_PASSAGE PROVIDED_:
So I have a tool written that takes list of items, splits it up into a given number of lists (let's say 10) and then takes those 10 lists and spawns off 10 threads, "EvaluationThreads" (extending threading.thread), and each of those threads evaluates whatever they were supplied to evaluate. When I start each thread I put them all into a list and after spawning them off I have the following code:
for th in threadList:
th.join()
someTotal = th.resultsAttribute
And that's how I handle waiting for all the threads to finish and gathering their information. While this is a working way of waiting for everything to finish and then gathering results I feel like there must be a more elegant way of doing it because these threads could very well finish at different times and if the first one to start finishes last all the ones that finished earlier must wait for that thread to finish before they can be joined. Is there a way to get these threads' information and join them as they finish rather than in the order they were started? I originally figured I would use some sort of callbacks in the threads or something but I'm not sure if there is a more acceptable solution.
Thanks for your help.
EDIT: To clarify, my evaluation function is not CPU bound and I'm not trying to distribute the documents among the threads to get it done as quickly as possible, each thread has a fixed about even number of jobs.
For your main question:
If you're doing something more complex than this—or, in particular, if you're doing this repeatedly—you probably want a "thread group" class. There are dozens of them pre-made, but it's pretty trivial to write one yourself if you don't like any of them.
Then, instead of this:
threadList = []
for argchunk in splitIntoChunks(values, 10):
threadList.append(threading.Thread(target=myThreadFunc, args=argchunk))
...
someTotal = 0
for th in threadList:
th.join()
someTotal += th.resultsAttribute
You can do this:
threadGroup = ThreadGroup.ThreadGroup()
for argchunk in splitIntoChunks(values, 10):
threadGroup.newThread(myThreadFunc, argchunk)
threadGroup.join()
someTotal = sum(th.resultsAttribute for th in threadGroup)
Or, maybe even better, a full thread pool library, so you can do this:
pool = ThreadPool(10)

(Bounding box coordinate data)
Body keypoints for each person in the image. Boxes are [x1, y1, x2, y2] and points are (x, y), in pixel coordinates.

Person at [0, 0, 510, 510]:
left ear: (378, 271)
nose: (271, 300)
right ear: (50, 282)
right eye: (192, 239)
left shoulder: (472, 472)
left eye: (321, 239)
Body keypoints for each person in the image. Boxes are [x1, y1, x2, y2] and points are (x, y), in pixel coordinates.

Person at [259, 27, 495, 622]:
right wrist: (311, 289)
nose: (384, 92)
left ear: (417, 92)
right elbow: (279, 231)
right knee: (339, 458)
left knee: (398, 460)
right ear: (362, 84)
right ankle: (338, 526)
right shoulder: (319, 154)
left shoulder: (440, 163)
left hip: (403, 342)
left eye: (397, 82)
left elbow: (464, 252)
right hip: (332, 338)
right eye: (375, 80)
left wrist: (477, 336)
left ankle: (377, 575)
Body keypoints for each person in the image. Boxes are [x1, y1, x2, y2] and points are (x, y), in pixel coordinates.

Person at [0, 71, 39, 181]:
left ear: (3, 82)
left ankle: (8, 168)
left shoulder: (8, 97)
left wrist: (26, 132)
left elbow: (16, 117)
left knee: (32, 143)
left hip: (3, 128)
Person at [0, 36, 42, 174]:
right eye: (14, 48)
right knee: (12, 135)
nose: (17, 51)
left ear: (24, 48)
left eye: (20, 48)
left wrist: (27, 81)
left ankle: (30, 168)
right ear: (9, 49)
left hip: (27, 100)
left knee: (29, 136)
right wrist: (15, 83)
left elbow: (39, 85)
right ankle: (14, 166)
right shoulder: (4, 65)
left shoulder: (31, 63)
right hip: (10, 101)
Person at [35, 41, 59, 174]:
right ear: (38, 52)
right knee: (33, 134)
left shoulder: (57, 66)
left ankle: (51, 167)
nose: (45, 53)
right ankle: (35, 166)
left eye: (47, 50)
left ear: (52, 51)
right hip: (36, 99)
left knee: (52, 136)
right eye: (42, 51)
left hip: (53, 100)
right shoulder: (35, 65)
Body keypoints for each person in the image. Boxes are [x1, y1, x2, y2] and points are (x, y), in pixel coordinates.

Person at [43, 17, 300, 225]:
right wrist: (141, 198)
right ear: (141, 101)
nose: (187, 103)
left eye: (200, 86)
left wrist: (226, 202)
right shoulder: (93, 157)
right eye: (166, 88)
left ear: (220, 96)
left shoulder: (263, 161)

_TASK DIRECTIONS_: Retype the entire passage on joining Python threads, with no changes. None of these lines are needed for the work here.

_RESPONSE_:
So I have a tool written that takes list of items, splits it up into a given number of lists (let's say 10) and then takes those 10 lists and spawns off 10 threads, "EvaluationThreads" (extending threading.thread), and each of those threads evaluates whatever they were supplied to evaluate. When I start each thread I put them all into a list and after spawning them off I have the following code:
for th in threadList:
th.join()
someTotal = th.resultsAttribute
And that's how I handle waiting for all the threads to finish and gathering their information. While this is a working way of waiting for everything to finish and then gathering results I feel like there must be a more elegant way of doing it because these threads could very well finish at different times and if the first one to start finishes last all the ones that finished earlier must wait for that thread to finish before they can be joined. Is there a way to get these threads' information and join them as they finish rather than in the order they were started? I originally figured I would use some sort of callbacks in the threads or something but I'm not sure if there is a more acceptable solution.
Thanks for your help.
EDIT: To clarify, my evaluation function is not CPU bound and I'm not trying to distribute the documents among the threads to get it done as quickly as possible, each thread has a fixed about even number of jobs.
For your main question:
If you're doing something more complex than this—or, in particular, if you're doing this repeatedly—you probably want a "thread group" class. There are dozens of them pre-made, but it's pretty trivial to write one yourself if you don't like any of them.
Then, instead of this:
threadList = []
for argchunk in splitIntoChunks(values, 10):
threadList.append(threading.Thread(target=myThreadFunc, args=argchunk))
...
someTotal = 0
for th in threadList:
th.join()
someTotal += th.resultsAttribute
You can do this:
threadGroup = ThreadGroup.ThreadGroup()
for argchunk in splitIntoChunks(values, 10):
threadGroup.newThread(myThreadFunc, argchunk)
threadGroup.join()
someTotal = sum(th.resultsAttribute for th in threadGroup)
Or, maybe even better, a full thread pool library, so you can do this:
pool = ThreadPool(10)